This is a person reidentification model for a general scenario. It uses a whole body image as an input and outputs an embedding vector to match a pair of images by the Cosine distance. The model is based on RMNet backbone that was developed for fast inference. A single reidentification head from the 1/16 scale feature map outputs the embedding vector of 256 floats. The model is provided without last calibration layer, but can be used in the same way as the original model (with insignificant drop in accuracy).
Metric | Value |
---|---|
Market-1501 rank@1 accuracy | 0.9237 |
Market-1501 mAP | 0.8253 |
Pose coverage | Standing upright, parallel to image plane |
Support of occluded pedestrians | YES |
Occlusion coverage | <50% |
GFlops | 0.594 |
MParams | 0.820 |
Source framework | Caffe* |
The cumulative matching curve (CMC) at rank-1 is accuracy denoting the possibility to locate at least one true positive in the top-1 rank.

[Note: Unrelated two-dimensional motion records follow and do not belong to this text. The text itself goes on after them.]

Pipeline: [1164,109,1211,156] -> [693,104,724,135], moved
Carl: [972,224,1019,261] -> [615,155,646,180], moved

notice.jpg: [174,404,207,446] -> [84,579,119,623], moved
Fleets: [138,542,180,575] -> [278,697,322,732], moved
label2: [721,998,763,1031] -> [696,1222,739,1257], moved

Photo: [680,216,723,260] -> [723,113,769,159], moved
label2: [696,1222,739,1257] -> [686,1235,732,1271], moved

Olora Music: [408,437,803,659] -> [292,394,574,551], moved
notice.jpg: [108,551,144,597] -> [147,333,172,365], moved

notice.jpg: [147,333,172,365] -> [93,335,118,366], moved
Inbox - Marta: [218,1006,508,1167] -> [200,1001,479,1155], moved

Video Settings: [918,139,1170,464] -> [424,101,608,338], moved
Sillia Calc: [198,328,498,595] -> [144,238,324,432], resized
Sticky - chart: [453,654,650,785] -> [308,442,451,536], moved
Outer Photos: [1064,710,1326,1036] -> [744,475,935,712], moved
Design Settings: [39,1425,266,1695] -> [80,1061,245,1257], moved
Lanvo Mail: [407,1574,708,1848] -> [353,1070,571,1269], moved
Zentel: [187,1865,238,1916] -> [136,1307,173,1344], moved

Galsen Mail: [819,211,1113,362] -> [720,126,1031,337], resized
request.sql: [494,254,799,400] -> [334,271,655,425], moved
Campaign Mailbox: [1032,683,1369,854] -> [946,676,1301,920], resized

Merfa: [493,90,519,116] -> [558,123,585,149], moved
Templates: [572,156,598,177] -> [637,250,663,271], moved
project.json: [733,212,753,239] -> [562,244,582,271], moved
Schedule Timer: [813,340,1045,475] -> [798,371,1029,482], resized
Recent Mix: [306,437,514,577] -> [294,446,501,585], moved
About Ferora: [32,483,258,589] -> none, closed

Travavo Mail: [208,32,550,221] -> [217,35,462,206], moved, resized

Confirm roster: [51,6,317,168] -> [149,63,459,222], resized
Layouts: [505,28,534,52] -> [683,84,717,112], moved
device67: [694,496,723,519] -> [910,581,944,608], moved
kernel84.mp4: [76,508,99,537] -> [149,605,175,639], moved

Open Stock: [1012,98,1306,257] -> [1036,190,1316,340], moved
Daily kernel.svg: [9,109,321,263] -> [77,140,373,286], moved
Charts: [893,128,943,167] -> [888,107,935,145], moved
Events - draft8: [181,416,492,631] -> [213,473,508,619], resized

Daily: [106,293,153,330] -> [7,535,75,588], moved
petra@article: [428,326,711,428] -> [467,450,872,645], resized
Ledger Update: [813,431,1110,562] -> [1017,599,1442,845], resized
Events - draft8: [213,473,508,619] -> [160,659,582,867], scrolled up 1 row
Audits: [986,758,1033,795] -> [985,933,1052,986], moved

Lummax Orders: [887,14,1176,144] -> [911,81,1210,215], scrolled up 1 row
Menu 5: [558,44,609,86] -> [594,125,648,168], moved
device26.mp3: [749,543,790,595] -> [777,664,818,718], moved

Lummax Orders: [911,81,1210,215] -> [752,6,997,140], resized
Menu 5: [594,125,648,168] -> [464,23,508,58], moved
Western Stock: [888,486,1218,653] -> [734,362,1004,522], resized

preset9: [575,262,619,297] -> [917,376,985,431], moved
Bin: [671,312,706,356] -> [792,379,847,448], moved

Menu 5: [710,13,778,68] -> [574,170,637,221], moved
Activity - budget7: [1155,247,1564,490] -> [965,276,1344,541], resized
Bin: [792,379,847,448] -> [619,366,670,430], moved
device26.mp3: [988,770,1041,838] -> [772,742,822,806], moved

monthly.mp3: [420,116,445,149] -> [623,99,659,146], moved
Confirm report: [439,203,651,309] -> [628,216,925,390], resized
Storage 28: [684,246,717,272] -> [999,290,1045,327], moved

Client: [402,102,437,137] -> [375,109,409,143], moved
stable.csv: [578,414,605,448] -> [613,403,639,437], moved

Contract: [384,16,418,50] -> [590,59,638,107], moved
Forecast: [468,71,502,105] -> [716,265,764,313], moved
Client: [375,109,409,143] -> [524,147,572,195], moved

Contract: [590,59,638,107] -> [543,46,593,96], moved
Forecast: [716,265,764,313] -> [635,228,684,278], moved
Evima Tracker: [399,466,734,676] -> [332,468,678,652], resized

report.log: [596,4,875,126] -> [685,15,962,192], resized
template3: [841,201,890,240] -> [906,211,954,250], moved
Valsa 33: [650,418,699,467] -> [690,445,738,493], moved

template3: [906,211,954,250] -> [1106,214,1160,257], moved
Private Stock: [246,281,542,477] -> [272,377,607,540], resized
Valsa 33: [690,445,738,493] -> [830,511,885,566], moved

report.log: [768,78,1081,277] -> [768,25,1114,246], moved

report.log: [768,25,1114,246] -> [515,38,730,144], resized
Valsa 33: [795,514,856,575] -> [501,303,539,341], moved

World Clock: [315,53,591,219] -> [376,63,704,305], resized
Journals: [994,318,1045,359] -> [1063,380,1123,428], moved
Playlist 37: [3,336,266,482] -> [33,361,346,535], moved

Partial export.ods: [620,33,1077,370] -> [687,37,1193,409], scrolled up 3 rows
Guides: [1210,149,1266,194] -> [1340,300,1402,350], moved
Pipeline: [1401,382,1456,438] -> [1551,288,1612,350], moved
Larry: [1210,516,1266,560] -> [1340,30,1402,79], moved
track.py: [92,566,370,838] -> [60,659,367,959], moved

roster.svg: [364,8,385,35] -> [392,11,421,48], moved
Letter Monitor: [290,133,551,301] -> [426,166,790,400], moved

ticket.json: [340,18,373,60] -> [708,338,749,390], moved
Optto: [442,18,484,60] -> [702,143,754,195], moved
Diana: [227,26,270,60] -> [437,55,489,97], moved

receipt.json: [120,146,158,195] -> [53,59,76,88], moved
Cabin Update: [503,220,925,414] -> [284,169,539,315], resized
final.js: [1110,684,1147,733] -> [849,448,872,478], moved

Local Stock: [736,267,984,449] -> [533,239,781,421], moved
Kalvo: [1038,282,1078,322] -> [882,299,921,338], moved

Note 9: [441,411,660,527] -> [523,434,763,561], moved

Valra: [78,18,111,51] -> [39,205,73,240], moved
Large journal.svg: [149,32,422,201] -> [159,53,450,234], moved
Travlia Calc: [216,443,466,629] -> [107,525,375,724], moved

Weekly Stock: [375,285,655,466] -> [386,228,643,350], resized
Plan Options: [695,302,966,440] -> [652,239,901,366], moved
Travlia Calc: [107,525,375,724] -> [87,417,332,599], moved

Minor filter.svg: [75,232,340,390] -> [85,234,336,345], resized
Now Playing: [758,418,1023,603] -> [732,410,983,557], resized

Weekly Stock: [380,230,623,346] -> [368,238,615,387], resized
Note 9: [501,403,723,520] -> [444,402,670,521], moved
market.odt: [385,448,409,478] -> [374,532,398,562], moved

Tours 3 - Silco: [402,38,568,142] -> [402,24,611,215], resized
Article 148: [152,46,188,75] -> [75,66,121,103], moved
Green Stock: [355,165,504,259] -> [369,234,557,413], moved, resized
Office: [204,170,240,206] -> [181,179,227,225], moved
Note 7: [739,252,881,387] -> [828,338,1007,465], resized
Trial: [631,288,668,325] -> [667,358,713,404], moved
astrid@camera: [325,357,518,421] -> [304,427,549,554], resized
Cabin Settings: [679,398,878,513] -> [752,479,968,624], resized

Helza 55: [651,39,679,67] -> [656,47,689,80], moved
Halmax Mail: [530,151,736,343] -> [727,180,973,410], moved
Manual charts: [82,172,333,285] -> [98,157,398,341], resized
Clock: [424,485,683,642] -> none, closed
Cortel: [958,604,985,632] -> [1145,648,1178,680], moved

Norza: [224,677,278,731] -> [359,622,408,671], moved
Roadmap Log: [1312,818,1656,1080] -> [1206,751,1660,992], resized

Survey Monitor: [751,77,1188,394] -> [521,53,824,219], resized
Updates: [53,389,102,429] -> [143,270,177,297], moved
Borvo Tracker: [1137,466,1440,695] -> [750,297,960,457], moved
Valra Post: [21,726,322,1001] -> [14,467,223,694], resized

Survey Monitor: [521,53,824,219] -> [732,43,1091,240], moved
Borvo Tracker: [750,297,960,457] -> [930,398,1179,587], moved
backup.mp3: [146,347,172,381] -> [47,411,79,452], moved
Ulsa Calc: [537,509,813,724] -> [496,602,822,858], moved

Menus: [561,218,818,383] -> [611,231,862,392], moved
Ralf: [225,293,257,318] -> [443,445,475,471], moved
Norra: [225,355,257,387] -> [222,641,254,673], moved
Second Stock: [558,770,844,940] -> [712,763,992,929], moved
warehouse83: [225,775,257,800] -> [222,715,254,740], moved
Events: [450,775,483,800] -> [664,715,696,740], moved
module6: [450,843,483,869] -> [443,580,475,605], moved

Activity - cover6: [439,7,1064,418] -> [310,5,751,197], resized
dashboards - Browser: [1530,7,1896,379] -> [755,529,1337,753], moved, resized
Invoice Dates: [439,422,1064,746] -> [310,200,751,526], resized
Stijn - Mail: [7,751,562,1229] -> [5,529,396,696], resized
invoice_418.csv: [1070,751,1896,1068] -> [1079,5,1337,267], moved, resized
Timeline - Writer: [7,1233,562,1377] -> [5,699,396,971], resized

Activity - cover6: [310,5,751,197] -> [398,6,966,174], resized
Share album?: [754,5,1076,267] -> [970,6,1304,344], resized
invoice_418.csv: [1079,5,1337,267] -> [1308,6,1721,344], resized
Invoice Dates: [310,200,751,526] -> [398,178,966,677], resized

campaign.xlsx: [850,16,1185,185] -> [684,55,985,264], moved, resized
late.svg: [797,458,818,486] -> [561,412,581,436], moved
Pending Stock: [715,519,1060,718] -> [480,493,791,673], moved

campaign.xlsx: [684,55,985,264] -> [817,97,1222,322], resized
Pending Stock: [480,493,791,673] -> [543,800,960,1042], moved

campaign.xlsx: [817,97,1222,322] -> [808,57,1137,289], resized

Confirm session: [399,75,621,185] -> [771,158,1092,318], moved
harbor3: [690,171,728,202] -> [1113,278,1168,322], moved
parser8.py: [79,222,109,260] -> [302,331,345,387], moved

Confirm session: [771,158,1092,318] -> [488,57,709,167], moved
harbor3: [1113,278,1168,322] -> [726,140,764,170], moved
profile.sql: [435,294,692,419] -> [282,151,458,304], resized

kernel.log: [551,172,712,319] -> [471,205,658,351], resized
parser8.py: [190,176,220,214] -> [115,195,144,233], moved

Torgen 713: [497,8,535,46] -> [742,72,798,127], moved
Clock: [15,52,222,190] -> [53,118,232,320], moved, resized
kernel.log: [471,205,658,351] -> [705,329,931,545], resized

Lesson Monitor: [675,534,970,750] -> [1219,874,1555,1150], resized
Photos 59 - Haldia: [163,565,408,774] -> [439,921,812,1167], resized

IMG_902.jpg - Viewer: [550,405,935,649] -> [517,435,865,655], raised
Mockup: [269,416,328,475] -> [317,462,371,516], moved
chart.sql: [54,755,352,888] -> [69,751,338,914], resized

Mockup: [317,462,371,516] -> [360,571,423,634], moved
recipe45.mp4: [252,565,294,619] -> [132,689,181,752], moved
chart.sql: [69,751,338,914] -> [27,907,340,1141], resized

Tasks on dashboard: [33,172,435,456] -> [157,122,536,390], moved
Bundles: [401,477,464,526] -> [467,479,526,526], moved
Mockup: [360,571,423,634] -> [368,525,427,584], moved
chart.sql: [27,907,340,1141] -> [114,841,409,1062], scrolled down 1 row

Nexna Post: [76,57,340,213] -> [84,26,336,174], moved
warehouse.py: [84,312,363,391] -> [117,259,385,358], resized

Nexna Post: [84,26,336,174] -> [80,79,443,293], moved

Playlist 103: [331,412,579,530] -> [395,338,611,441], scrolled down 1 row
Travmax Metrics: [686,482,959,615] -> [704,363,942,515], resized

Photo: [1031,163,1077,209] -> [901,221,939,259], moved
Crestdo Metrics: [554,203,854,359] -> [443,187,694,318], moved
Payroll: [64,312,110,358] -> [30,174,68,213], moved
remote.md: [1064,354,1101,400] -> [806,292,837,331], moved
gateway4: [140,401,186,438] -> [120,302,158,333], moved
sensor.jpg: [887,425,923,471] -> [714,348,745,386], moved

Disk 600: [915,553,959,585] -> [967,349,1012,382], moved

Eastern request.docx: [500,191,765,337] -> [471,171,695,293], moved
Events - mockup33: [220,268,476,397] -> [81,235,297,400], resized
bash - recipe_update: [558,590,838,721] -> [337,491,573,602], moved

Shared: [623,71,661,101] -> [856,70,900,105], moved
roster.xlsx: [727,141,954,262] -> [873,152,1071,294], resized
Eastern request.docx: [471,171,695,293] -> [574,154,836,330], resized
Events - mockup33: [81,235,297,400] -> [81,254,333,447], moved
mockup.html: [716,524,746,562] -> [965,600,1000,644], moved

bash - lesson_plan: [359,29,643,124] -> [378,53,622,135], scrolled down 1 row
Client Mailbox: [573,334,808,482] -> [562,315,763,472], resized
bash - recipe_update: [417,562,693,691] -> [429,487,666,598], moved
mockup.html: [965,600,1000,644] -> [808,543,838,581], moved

Mean Average Precision (mAP) is the mean across all queries’ Average Precision (AP) and AP is defined as an area under the precision/recall curve.
-
name: "data" , shape: [1x3x384x128] - An input image in the format [BxCxHxW], where:
- B - batch size
- C - number of channels
- H - image height
- W - image width
The expected color order is BGR.
- The net outputs a blob with shape: [1, 256, 1, 1] named descriptor, which can be compared with other descriptors using the Cosine distance.
[*] Other names and brands may be claimed as the property of others.